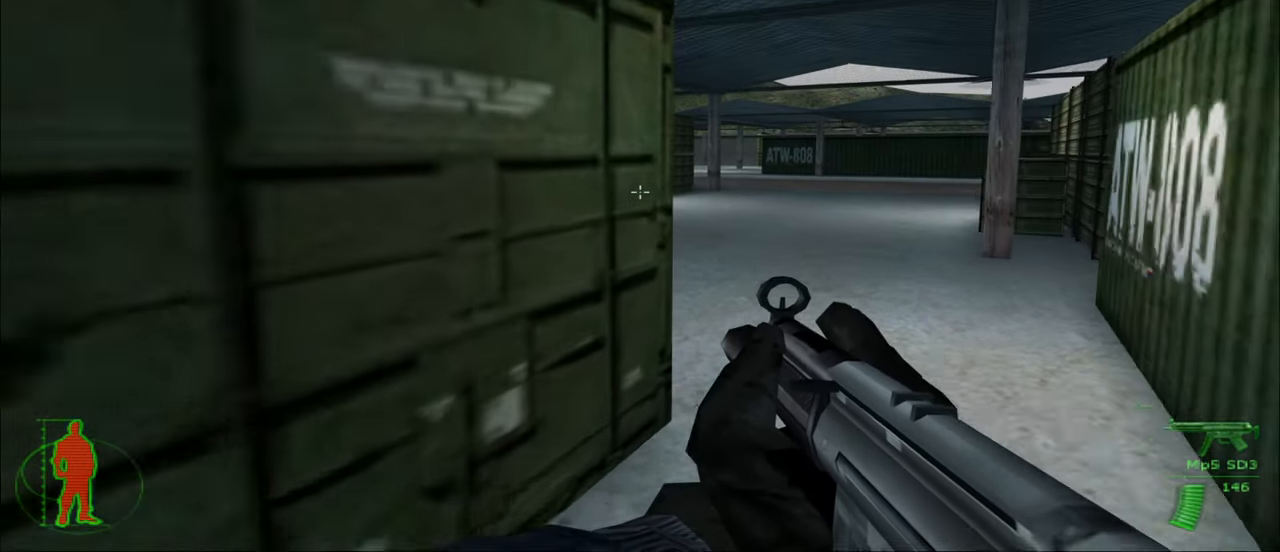
{"keys": ["w"], "mouse": [], "mouse_move": "left", "events": [[150, "d", "down"], [433, "d", "up"]]}
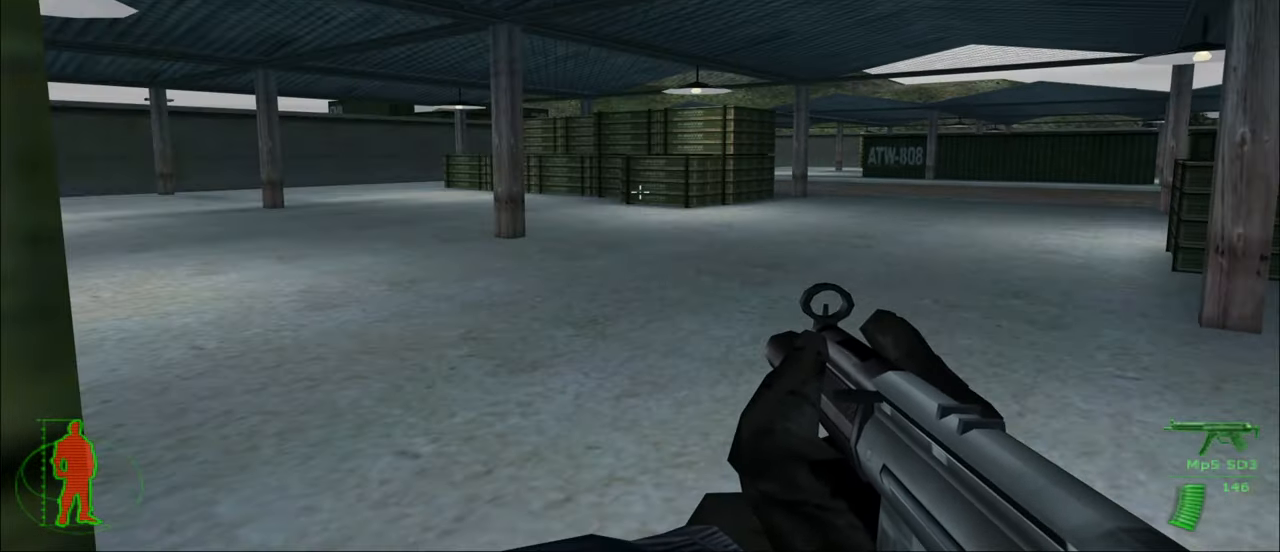
{"keys": ["w"], "mouse": [], "mouse_move": "still", "events": []}
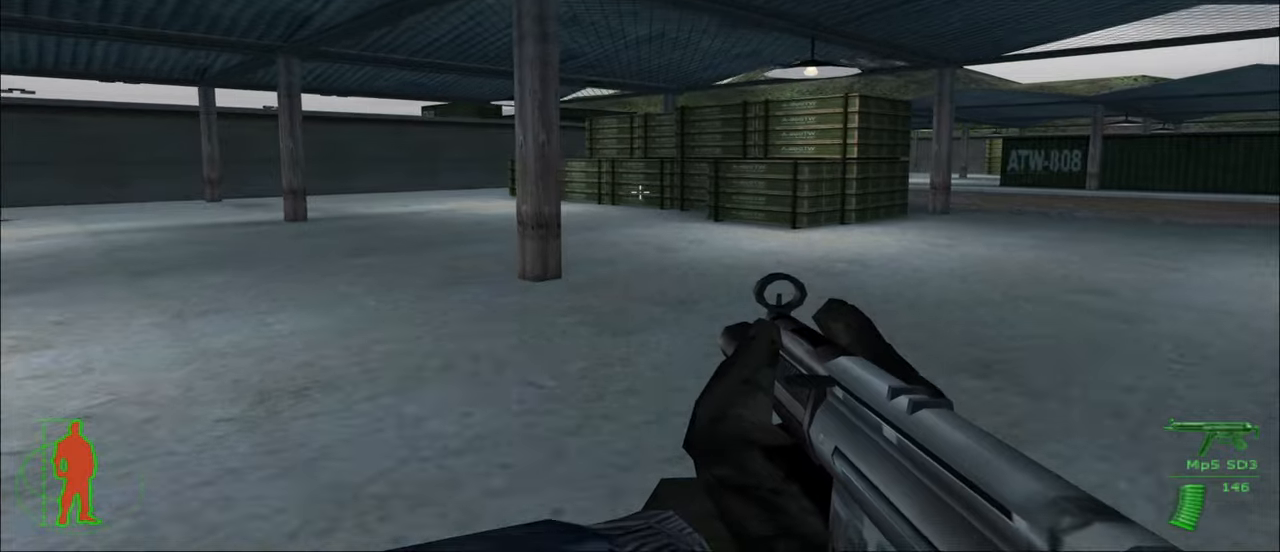
{"keys": ["w"], "mouse": [], "mouse_move": "still", "events": []}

━━━

Work task.
Print out the whole of the material word for word, without pictures.

Answer to this problem.
{"keys": ["w"], "mouse": [], "mouse_move": "left", "events": [[150, "d", "down"], [433, "d", "up"]]}
{"keys": ["w"], "mouse": [], "mouse_move": "still", "events": []}
{"keys": ["w"], "mouse": [], "mouse_move": "still", "events": []}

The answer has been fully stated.